Microsoft Focuses on Customer Satisfaction
Software giant is expanding its sales force, and training them to offer guidance and technical support to users.
Todd R. Weiss, Computerworld
Microsoft is expanding its U.S. sales force and increasing technical and sales training in an effort to ensure that customers get the products and answers they need to run their businesses more efficiently.
In an announcement earlier this week, Microsoft said it will add 450 people to its U.S. sales team of some 6,000 employees. It said it plans to expand the number of specialized vertical industries the sales force covers from five to 12 during the next fiscal year.
Kevin Johnson, senior vice president of Microsoft's Americas division, said the changes will help the company better understand and serve its markets.
"We're not just adding people, but adding people in a very specialized way," Johnson said. "The more knowledgeable those people are in their verticals, the more Microsoft can provide solutions to customers."
Sharper Focus
To do this, the company will change its sales force to provide deeper industry and technology expertise and a better focus on small and midsize businesses, he said.
The 12 vertical markets to be represented by the sales force are financial services, telecommunications, state and local government, federal government, education, retail, health care, automotive manufacturing, high-tech manufacturing, oil and gas, media and entertainment, and professional services.
Johnson said customers should see the effects within six to nine months. "They'll see the value in increased interaction with Microsoft and increased specialization in the sales force," he said. The company will also redeploy another 115 workers nationwide into the sales organization's enhanced structure.

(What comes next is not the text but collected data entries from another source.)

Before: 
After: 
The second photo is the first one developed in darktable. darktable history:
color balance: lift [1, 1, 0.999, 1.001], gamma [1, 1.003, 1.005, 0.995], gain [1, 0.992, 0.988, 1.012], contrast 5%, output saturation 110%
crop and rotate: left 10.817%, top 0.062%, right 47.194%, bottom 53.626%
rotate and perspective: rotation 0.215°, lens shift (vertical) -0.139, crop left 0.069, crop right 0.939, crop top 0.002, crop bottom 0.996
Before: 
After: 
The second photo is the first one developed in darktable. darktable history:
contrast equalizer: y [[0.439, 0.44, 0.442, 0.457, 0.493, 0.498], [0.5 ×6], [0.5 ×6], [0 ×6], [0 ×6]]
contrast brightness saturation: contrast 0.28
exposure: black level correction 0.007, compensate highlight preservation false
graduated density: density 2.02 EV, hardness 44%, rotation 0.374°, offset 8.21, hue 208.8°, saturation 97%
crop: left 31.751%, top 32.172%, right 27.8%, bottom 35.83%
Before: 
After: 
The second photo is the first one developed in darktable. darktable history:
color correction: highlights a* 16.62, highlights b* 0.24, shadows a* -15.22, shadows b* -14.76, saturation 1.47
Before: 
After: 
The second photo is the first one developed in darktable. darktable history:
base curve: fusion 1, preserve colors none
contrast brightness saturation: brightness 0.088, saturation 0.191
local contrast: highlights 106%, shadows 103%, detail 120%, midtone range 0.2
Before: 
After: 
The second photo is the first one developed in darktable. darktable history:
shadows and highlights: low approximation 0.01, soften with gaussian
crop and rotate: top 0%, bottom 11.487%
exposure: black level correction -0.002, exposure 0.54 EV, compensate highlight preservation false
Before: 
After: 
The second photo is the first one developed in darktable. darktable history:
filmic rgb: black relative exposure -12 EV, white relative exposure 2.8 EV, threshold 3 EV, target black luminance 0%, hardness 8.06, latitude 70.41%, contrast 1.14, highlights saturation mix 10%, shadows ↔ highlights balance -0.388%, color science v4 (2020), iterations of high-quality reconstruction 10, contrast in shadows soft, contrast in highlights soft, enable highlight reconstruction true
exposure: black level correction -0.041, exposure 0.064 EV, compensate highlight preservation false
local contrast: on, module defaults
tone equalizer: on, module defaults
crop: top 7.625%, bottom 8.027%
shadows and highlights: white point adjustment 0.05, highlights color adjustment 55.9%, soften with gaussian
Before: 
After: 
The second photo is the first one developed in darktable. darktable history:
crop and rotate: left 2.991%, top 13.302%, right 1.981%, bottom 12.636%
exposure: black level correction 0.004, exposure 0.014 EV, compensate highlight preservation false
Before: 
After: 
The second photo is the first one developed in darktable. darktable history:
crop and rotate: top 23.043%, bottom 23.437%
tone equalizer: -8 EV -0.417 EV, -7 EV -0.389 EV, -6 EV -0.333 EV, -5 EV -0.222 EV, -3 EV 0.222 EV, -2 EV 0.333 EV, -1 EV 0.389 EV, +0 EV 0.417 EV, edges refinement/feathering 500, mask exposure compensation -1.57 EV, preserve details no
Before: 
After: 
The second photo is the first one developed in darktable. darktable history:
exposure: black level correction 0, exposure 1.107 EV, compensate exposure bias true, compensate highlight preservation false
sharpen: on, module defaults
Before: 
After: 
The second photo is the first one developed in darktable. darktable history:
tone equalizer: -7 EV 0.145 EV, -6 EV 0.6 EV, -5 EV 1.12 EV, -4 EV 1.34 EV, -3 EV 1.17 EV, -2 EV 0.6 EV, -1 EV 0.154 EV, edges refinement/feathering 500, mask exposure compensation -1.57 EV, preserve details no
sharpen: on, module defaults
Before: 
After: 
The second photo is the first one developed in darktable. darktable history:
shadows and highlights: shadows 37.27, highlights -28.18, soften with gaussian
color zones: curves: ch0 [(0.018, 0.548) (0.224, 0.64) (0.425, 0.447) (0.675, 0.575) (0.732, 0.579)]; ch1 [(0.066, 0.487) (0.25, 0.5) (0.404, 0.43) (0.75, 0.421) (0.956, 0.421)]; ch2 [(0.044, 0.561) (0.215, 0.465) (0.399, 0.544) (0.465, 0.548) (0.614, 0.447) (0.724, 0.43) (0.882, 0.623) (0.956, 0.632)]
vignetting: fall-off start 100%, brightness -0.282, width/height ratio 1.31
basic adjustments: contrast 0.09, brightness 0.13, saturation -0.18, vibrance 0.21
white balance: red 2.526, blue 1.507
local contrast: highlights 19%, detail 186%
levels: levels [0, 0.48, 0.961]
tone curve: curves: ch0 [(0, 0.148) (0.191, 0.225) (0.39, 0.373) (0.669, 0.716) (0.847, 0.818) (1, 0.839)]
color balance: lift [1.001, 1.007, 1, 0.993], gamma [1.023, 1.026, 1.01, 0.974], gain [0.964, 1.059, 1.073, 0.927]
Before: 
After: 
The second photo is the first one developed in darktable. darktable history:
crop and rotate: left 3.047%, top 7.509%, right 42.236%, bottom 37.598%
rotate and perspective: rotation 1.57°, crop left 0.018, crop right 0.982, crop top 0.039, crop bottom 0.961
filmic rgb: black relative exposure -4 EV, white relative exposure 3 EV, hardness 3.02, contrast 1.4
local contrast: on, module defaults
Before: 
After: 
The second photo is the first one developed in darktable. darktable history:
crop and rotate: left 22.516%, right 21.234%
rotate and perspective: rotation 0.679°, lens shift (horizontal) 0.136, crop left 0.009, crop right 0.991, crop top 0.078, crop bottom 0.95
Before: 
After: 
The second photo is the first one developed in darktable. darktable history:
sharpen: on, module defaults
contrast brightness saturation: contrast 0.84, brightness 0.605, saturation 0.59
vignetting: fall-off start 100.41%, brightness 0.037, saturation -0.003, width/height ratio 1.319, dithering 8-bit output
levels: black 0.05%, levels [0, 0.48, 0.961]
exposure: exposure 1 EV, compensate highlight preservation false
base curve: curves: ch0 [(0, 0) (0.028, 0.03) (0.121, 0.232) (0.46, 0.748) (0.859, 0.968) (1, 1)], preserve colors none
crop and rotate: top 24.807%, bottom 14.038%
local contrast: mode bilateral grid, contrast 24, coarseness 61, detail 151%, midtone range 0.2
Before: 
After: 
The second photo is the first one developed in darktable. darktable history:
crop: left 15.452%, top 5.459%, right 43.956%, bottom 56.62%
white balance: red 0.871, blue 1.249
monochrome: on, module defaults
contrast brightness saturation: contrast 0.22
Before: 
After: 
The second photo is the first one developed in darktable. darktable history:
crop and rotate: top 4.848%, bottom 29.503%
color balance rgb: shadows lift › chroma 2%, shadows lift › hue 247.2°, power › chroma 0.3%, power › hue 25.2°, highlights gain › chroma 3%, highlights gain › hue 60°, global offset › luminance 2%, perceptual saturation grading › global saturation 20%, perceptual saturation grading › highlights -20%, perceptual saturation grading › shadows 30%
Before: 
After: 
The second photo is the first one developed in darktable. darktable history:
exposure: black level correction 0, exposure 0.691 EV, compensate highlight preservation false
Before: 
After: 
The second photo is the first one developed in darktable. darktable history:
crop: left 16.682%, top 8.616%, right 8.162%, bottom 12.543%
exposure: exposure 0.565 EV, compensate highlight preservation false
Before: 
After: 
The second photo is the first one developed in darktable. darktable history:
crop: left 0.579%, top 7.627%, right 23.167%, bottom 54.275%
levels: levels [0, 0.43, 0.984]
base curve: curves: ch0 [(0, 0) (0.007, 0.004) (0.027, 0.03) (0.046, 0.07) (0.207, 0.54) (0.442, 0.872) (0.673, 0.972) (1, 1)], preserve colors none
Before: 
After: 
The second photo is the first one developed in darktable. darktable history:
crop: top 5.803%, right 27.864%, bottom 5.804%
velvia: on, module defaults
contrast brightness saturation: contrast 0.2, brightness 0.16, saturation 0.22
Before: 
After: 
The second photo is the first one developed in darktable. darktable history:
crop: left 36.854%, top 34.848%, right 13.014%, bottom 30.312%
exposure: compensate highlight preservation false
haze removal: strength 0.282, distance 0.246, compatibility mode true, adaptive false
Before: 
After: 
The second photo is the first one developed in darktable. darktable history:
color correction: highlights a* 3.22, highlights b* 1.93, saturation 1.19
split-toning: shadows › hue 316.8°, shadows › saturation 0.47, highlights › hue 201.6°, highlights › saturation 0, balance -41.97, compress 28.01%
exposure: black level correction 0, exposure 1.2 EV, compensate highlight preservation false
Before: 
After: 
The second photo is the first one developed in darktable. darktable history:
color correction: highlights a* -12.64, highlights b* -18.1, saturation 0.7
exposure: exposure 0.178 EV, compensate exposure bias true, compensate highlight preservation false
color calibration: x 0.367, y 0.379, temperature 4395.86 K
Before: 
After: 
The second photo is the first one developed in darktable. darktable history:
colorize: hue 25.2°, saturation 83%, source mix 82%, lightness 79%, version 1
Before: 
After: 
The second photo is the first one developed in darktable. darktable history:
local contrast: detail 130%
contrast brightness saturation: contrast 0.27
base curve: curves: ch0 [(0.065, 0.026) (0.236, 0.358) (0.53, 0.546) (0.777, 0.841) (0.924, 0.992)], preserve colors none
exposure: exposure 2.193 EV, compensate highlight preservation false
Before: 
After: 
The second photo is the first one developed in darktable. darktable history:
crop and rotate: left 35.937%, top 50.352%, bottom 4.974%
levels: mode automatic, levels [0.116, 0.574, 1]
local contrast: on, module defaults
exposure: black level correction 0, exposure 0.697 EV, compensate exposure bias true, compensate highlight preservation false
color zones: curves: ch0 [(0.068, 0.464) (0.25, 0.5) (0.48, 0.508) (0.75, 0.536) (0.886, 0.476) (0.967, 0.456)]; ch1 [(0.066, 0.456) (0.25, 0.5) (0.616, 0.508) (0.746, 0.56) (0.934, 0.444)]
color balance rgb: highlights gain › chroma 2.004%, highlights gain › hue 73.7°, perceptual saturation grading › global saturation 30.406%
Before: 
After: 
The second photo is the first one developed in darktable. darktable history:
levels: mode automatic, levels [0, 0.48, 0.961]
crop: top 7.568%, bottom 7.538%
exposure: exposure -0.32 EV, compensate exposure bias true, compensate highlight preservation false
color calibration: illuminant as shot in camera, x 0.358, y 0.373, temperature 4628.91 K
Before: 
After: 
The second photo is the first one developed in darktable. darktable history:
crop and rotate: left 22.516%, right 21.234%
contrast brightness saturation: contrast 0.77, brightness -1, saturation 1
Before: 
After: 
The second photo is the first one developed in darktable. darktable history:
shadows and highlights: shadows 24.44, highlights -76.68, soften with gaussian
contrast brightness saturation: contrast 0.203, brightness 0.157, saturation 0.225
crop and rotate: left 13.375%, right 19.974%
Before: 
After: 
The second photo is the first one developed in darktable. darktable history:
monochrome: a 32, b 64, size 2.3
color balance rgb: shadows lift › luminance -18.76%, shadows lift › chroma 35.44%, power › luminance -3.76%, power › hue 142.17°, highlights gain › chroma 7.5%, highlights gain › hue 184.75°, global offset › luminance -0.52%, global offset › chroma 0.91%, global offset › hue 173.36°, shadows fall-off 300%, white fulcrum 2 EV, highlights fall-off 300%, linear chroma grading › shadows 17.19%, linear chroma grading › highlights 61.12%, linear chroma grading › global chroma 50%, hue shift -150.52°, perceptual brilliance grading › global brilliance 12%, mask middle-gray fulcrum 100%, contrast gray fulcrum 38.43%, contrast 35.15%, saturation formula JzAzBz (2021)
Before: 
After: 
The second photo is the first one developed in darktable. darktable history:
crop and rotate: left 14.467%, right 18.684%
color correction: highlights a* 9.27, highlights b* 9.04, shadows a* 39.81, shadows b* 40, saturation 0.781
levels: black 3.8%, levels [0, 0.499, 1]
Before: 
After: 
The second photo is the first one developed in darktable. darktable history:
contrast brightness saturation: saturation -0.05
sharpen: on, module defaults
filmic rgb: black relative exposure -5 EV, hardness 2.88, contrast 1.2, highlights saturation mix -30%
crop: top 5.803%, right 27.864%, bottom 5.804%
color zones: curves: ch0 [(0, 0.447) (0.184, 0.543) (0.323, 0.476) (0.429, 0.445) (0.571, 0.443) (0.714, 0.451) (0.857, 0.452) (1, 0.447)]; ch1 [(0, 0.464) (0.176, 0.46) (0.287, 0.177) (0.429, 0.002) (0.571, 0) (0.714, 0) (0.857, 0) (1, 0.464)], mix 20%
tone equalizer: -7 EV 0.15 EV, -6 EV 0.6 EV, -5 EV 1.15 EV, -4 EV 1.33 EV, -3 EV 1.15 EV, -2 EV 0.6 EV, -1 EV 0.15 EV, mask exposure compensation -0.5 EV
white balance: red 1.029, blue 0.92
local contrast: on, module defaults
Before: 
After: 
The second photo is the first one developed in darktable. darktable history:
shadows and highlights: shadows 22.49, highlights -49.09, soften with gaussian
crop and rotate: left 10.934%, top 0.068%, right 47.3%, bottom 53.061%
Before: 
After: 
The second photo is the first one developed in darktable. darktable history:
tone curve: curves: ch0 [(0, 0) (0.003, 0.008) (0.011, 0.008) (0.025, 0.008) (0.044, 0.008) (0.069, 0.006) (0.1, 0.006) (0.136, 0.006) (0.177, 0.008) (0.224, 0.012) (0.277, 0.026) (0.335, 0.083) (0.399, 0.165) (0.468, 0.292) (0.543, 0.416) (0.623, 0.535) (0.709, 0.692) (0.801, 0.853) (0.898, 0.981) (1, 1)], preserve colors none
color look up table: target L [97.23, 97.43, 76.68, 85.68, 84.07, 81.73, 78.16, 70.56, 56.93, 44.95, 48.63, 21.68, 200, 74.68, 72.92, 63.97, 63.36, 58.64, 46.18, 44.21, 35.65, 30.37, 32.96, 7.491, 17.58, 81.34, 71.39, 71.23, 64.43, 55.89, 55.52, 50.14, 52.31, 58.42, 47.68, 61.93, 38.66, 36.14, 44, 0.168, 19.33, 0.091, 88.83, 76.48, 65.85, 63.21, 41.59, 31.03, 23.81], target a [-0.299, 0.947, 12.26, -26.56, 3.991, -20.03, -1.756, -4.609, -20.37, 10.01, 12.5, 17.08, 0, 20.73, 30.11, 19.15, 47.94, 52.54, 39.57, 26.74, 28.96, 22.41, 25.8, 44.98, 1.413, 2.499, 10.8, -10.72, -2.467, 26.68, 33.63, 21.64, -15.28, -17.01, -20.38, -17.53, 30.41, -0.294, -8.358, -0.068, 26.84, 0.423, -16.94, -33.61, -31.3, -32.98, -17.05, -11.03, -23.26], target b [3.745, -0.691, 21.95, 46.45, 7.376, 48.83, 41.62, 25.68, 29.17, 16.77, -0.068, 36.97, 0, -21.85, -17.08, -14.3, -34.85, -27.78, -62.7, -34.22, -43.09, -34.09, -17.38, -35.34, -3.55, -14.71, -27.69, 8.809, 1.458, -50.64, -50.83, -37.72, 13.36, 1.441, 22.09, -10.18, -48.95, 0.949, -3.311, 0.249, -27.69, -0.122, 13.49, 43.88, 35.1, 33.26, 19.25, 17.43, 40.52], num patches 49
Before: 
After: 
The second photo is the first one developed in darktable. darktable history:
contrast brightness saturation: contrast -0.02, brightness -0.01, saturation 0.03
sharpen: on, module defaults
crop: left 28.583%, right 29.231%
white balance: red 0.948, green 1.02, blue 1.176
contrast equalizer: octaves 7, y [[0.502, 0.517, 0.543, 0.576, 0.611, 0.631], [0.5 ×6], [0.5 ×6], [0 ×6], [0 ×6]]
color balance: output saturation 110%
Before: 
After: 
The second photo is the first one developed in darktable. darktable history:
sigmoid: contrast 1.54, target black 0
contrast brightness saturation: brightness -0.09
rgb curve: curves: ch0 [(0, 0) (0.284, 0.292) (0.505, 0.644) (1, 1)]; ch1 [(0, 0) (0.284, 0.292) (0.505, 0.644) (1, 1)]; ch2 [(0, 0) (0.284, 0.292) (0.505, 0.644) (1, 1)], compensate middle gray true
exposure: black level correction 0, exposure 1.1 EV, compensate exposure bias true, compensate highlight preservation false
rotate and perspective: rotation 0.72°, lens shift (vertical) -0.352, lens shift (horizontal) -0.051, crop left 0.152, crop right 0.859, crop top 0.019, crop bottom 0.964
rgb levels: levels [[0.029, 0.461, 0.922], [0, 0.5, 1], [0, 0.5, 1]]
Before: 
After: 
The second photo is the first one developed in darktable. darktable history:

The company has been making moves to improve its sales relationships with customers for the past two years.
Listening and Learning
Rob Enderle, an analyst at Giga Information Group in Cambridge, Massachusetts, says Microsoft's strategy of improving relations with customers follows lessons the company has learned from its "named accounts group" of its 40 best customers.
With those largest customers, Enderle says, Microsoft has found that closer ties, with more direct interaction and help, have meant higher satisfaction levels when compared with Microsoft's other customers. "So they've taken the position that more 'touch' with customers is beneficial," Enderle says.
"The historical satisfaction level has been aggravating to me and my clients," he says. "This is a sincere effort to [improve] that."
Such customer-centric moves have worked in the past for other companies, including IBM, he says. But the new strategy won't work if Microsoft just "throws bodies" into the effort without making sure that the larger sales staff is trained, qualified, and has the right demeanor to solve problems, answer inquiries and provide the highest level of service to customers, he says.
"If they do it right, it can work," he says.